**YOUR OBJECTIVE**
Pull each line containing "take" from the data.
•••••
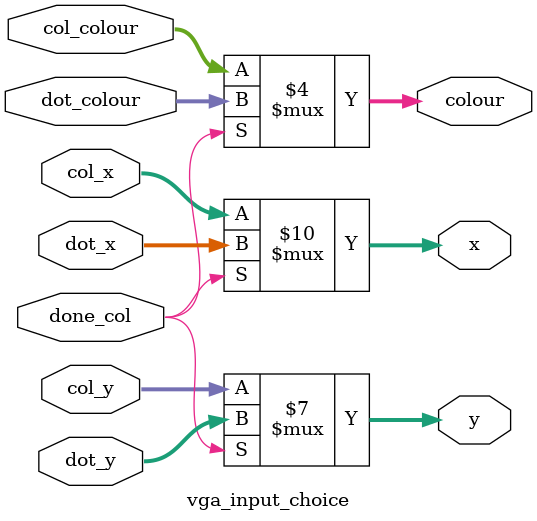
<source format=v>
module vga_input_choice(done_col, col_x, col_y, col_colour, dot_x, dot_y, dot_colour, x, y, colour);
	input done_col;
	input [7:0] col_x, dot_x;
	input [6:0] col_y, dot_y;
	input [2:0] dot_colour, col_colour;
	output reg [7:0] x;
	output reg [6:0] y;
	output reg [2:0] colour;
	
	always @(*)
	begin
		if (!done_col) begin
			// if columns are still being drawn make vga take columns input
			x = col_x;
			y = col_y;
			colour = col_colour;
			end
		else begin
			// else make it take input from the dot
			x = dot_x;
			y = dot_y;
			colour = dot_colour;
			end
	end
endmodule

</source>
•••••
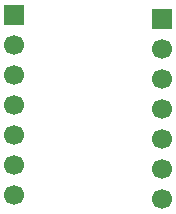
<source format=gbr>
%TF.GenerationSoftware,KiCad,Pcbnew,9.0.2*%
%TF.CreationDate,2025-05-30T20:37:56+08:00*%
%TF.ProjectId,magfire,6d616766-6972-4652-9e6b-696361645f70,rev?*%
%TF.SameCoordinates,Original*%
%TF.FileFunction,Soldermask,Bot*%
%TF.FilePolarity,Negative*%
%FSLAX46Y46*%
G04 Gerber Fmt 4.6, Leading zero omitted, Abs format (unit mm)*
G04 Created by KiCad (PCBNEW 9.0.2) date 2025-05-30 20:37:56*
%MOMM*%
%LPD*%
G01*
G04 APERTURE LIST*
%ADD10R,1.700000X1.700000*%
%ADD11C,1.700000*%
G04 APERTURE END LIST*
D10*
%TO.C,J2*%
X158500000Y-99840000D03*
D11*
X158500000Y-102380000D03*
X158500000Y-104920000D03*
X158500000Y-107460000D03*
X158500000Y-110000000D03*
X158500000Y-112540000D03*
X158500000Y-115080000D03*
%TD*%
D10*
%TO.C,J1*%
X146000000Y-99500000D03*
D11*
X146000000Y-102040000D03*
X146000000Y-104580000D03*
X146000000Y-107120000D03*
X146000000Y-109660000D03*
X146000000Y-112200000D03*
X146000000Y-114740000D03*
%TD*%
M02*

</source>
•••••
**EXERCISE SOLUTION**
			// if columns are still being drawn make vga take columns input
			// else make it take input from the dot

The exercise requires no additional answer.